In 1989, Kathy attacks the kids and Zari, but Zari fends her off long enough for Behrad to swoop in, using the air totem to subdue Kathy. Not a moment too soon before Sara and Ava met the grimmer end for final girls.

In the aftermath, Nora checks in with Freddy, making sure he’s okay. She says the words she probably needed most when she was kid, ‘dysfunction doesn’t get to choose who you are, you do’. The team reconvenes in 2004, enjoying the dance. Freddy’s here now and married to Tiffany.  Sara and Ava argue who’s the final girl. Mick hooks up with Ali. Nate and Behrad drag everyone to the photo booth. All set to ‘Heaven is a Place on Earth’. Classic Legends happy ending.

Best. Prom. Night. Ever.

But we’re not done just yet. In 2020 Charlie corners Constantine, finding out what this house means to him and why he’s back. He folds, sharing he used to live there with the Newcastle crew and he’s back because there’s a portal to a witch he needs to talk to. The catch, because there’s always a catch, is the witch is Astra’s dead mother. Charlies says she’d take any chance to solve the problems from her past. Constantine finds the resolve to open the doorway and step through.

Review

It’s episodes like this that got Legends on our best of the year and best of the decade lists. They could throw around all the giant Beebo’s, dragons and evil nipples they wanted, but at the end of the day, that alone would make this show hallow. Just a pretty package, albeit extravagantly and insanely so. Beebo worked because it was the truest form of love and light and bunch misfits could think up under pressure. Dragons worked because the Legends needed people in fantasy. ‘Slay Anything’ works because Legends doesn’t just carelessly borrow those 80’s tropes for an episode. It makes them mean something. Freddy’s cheesy teen romance ending wasn’t about him winning the girl’s heart and defeating bullies. It was about him finding himself. The confidence to be himself. The confidence to grow and experience life in a way his mother never let him before.
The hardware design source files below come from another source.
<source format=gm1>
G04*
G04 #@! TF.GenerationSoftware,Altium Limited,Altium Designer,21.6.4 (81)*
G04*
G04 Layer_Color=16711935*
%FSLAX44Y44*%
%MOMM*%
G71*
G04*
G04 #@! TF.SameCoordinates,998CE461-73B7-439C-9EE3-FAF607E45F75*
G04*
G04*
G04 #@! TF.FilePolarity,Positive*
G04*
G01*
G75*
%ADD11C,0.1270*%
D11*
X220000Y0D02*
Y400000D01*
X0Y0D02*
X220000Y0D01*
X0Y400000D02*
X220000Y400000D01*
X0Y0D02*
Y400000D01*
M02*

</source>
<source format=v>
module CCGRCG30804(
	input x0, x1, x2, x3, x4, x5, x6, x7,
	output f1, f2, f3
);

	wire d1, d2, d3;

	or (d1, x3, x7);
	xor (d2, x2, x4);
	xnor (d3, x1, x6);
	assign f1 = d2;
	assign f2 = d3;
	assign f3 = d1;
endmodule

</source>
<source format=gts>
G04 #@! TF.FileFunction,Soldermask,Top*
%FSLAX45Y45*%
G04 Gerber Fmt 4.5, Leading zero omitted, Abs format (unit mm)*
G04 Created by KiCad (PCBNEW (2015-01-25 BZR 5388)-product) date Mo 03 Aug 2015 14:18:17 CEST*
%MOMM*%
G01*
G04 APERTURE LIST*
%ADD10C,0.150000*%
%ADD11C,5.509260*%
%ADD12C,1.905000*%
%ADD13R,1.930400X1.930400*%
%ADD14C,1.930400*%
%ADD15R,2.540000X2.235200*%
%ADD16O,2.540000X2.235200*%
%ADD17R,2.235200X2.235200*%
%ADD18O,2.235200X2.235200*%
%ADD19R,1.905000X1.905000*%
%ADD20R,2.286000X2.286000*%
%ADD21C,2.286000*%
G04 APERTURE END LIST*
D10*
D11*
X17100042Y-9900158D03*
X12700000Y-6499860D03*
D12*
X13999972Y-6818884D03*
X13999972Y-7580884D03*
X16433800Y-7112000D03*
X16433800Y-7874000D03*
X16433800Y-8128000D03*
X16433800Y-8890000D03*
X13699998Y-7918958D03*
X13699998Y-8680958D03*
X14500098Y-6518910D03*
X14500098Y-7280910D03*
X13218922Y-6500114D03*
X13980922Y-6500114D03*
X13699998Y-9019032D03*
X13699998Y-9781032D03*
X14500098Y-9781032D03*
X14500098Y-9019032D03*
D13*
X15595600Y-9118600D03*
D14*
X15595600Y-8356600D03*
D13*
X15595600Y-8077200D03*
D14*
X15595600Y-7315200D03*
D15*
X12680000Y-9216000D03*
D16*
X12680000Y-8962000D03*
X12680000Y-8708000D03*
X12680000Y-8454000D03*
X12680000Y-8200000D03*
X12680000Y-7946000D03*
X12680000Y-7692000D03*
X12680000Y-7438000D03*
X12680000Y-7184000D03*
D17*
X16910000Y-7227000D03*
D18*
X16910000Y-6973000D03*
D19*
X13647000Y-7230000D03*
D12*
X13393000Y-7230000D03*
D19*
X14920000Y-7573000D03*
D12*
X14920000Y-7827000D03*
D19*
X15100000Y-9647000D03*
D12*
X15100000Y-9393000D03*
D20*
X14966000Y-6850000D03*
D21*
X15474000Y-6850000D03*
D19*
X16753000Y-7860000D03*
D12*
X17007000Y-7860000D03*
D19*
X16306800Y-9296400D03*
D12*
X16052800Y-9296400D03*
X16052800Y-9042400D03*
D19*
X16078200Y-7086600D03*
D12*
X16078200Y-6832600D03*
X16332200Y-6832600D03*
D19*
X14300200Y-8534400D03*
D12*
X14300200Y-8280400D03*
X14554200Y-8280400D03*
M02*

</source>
The twist of who the killer was something I didn’t see coming, but looking back it makes perfect sense. Everything was laid out so precisely that once the reveal happened, part of the surprise was how inevitable it felt now that we had all the pieces. The scenes with Freddy and his mother felt at first like Norma with Norman Bates. But it was Pamela Voorhees with Jason. Freddy’s wishes weren’t from a kid before he broke. They were just the earnest wants of a kid who wanted to be liked.
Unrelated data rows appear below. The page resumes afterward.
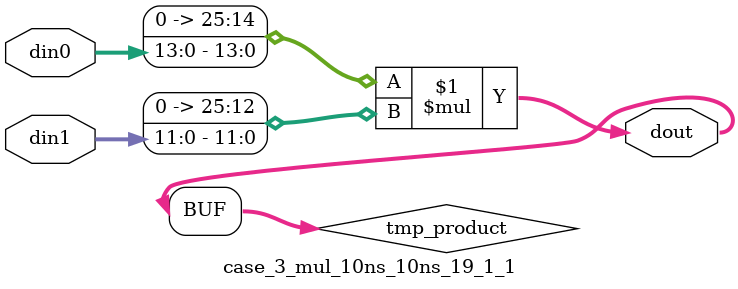
<source format=v>

`timescale 1 ns / 1 ps

 (* use_dsp = "no" *)  module case_3_mul_10ns_10ns_19_1_1(din0, din1, dout);
parameter ID = 1;
parameter NUM_STAGE = 0;
parameter din0_WIDTH = 14;
parameter din1_WIDTH = 12;
parameter dout_WIDTH = 26;

input [din0_WIDTH - 1 : 0] din0; 
input [din1_WIDTH - 1 : 0] din1; 
output [dout_WIDTH - 1 : 0] dout;

wire signed [dout_WIDTH - 1 : 0] tmp_product;
























assign tmp_product = $signed({1'b0, din0}) * $signed({1'b0, din1});











assign dout = tmp_product;





















endmodule

</source>
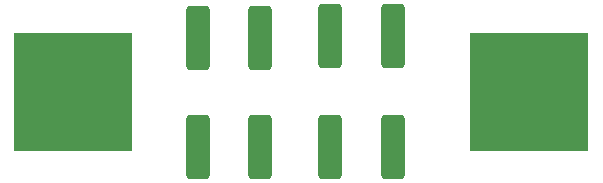
<source format=gbr>
%TF.GenerationSoftware,KiCad,Pcbnew,7.0.2*%
%TF.CreationDate,2023-05-07T16:18:05+12:00*%
%TF.ProjectId,KicadCapBoard,4b696361-6443-4617-9042-6f6172642e6b,A*%
%TF.SameCoordinates,Original*%
%TF.FileFunction,Soldermask,Top*%
%TF.FilePolarity,Negative*%
%FSLAX46Y46*%
G04 Gerber Fmt 4.6, Leading zero omitted, Abs format (unit mm)*
G04 Created by KiCad (PCBNEW 7.0.2) date 2023-05-07 16:18:05*
%MOMM*%
%LPD*%
G01*
G04 APERTURE LIST*
G04 Aperture macros list*
%AMRoundRect*
0 Rectangle with rounded corners*
0 $1 Rounding radius*
0 $2 $3 $4 $5 $6 $7 $8 $9 X,Y pos of 4 corners*
0 Add a 4 corners polygon primitive as box body*
4,1,4,$2,$3,$4,$5,$6,$7,$8,$9,$2,$3,0*
0 Add four circle primitives for the rounded corners*
1,1,$1+$1,$2,$3*
1,1,$1+$1,$4,$5*
1,1,$1+$1,$6,$7*
1,1,$1+$1,$8,$9*
0 Add four rect primitives between the rounded corners*
20,1,$1+$1,$2,$3,$4,$5,0*
20,1,$1+$1,$4,$5,$6,$7,0*
20,1,$1+$1,$6,$7,$8,$9,0*
20,1,$1+$1,$8,$9,$2,$3,0*%
G04 Aperture macros list end*
%ADD10RoundRect,0.249999X-0.737501X-2.450001X0.737501X-2.450001X0.737501X2.450001X-0.737501X2.450001X0*%
%ADD11R,10.000000X10.000000*%
G04 APERTURE END LIST*
D10*
%TO.C,C1*%
X118512500Y-81890000D03*
X123787500Y-81890000D03*
%TD*%
D11*
%TO.C,J2*%
X146600000Y-86500000D03*
%TD*%
%TO.C,J1*%
X108000000Y-86500000D03*
%TD*%
D10*
%TO.C,C4*%
X129762500Y-91110000D03*
X135037500Y-91110000D03*
%TD*%
%TO.C,C2*%
X118512500Y-91110000D03*
X123787500Y-91110000D03*
%TD*%
%TO.C,C3*%
X129762500Y-81740000D03*
X135037500Y-81740000D03*
%TD*%
M02*

</source>
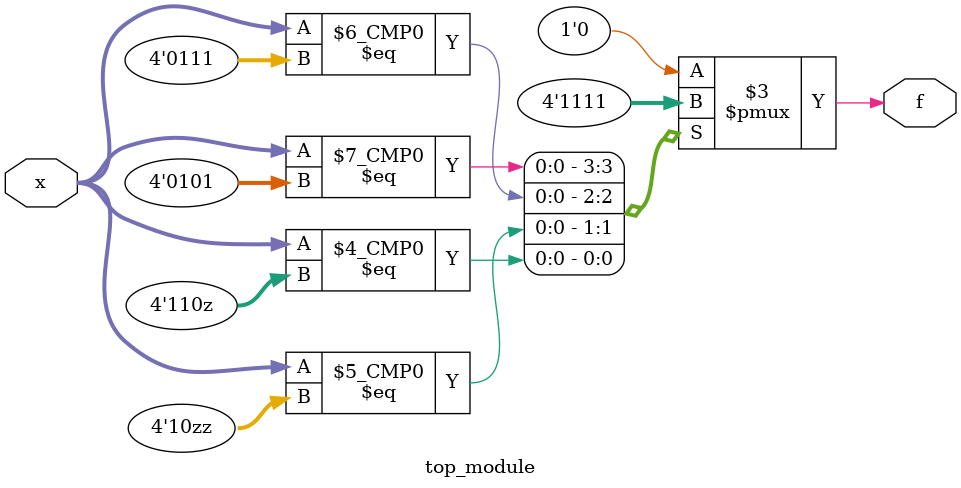
<source format=sv>
module top_module (
		input [3:0] x,
		output logic f
	);
		always_comb begin
			case (x)
				4'b00??: f = 1'b0;
				4'b0100: f = 1'b0;
				4'b0101: f = 1'b1;
				4'b0110: f = 1'b0;
				4'b0111: f = 1'b1;
				4'b10??: f = 1'b1;
				4'b110?: f = 1'b1;
				default: f = 1'b0;
			endcase
		end
	endmodule

</source>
The twist worked to defy another trope, one that had been simmering with worry at the back of mind. Freddy could have, all too easily, become just another example of the media excusing hyper-violent acts with a sympathy earning backstory, like any amount of bullying could equate to taking someone’s life. But that wasn’t the case here. Nor did they try to redeem Kathy after her reveal. Her son’s words about knowing who he is didn’t spark a change of heart. They knowledged she needed help, not the kind of help one uplifting speech could give.
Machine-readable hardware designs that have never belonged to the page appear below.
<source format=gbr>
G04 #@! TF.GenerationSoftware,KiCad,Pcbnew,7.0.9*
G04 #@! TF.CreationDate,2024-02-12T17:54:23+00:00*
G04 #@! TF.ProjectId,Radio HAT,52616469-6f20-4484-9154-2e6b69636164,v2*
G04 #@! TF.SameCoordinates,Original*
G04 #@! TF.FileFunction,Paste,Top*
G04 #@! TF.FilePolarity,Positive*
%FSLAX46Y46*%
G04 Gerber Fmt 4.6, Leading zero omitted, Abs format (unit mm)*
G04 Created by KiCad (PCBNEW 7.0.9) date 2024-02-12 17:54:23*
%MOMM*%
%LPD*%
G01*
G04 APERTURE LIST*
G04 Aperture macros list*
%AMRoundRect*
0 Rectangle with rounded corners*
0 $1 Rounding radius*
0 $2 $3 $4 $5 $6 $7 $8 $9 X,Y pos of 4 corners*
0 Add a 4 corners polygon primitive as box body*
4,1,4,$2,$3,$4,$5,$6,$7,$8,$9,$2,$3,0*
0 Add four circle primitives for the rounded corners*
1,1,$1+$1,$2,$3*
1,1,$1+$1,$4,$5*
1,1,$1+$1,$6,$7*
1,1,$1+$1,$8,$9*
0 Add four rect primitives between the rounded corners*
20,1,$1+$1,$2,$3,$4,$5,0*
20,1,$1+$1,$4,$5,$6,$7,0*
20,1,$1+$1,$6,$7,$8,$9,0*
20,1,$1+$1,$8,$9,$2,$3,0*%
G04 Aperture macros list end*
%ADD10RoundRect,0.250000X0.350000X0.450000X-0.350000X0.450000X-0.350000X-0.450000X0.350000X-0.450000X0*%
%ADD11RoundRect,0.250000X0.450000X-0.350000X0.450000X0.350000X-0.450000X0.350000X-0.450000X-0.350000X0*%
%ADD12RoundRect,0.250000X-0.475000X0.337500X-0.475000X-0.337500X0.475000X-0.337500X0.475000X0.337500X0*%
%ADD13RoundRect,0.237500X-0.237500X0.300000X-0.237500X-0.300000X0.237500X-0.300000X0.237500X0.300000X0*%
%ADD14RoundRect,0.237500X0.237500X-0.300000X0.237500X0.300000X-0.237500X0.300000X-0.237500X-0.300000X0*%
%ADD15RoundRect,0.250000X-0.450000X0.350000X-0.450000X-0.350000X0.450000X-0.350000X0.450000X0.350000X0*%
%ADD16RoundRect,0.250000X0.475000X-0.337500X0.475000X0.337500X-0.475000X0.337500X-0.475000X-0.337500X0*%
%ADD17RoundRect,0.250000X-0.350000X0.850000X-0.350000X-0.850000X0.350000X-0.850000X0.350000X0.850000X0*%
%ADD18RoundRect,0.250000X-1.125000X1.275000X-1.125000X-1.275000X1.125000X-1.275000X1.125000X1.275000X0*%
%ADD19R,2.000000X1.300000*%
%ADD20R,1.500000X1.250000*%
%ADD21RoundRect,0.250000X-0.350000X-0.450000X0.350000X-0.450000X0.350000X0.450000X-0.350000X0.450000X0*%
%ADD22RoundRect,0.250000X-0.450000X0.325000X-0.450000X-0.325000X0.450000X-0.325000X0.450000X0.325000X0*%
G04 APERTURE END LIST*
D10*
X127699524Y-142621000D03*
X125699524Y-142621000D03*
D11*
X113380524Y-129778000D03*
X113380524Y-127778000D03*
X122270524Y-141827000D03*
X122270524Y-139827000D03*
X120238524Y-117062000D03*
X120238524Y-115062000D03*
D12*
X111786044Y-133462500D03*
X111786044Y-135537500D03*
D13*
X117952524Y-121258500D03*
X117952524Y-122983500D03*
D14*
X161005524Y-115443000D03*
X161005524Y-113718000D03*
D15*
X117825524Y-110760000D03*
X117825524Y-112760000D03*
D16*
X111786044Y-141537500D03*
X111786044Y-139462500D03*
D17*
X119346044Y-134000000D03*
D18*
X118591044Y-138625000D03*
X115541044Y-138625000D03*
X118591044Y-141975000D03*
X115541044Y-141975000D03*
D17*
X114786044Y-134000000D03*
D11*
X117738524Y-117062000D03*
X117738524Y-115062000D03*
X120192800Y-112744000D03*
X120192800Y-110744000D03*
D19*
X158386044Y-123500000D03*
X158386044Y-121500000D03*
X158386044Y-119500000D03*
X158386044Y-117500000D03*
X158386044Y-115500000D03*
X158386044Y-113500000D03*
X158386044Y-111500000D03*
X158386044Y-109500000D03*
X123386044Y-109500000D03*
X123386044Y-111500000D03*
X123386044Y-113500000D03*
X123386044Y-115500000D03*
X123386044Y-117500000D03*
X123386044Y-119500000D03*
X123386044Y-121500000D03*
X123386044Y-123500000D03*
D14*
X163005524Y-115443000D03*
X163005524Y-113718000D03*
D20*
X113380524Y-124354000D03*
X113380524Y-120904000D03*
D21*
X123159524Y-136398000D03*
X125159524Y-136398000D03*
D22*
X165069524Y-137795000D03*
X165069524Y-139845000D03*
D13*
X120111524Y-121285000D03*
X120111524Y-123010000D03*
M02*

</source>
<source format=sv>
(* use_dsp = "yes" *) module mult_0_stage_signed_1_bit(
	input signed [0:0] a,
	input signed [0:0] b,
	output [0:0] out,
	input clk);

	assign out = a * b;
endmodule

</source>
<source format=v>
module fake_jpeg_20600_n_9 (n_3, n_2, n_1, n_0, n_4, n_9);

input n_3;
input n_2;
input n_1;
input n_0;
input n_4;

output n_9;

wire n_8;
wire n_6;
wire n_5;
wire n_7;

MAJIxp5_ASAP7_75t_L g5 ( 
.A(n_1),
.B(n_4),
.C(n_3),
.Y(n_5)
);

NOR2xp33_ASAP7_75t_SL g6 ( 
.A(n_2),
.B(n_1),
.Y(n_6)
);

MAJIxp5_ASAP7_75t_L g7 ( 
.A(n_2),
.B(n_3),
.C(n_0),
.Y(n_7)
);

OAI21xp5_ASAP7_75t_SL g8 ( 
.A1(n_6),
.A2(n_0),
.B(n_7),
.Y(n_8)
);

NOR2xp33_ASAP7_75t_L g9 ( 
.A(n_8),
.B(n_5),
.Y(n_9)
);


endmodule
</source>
But, since we’re on the topic of uplifting speeches, did Nora ever give her share of them this episode. This was a great first episode of the season for the character. She was at her best here, with Freddy as a mirror of the kid she was once was. Her words coming from any other Legend wouldn’t have had half the weight.

Only Legends Could

  • Ray and Nora continue to be goals.
  • Zari’s frenemies with Blue Ivy??? Maybe.
  • Ava’s true crime fascination rises again! Her recording her monologue while searching the school for the killer was amazing.
  • Does Charlie walking out in a robe with two people of seemingly different genders count as pansexual Charlie confirmed? I’m going to say pansexual Charlie confirmed.
  • Mick’s got a crush and I’m here for it.
  • “Technically, you’ve died more than three times so just give me this one babe,”
  • They really gave us a killer named after Freddy Kruger and Mike Meyers, added in a dash of Norman Bates misdirect then pulled the Friday the 13th twist.
  • No magic of the fluid ingesting kind this time for John. Just some plain ole palm cutting.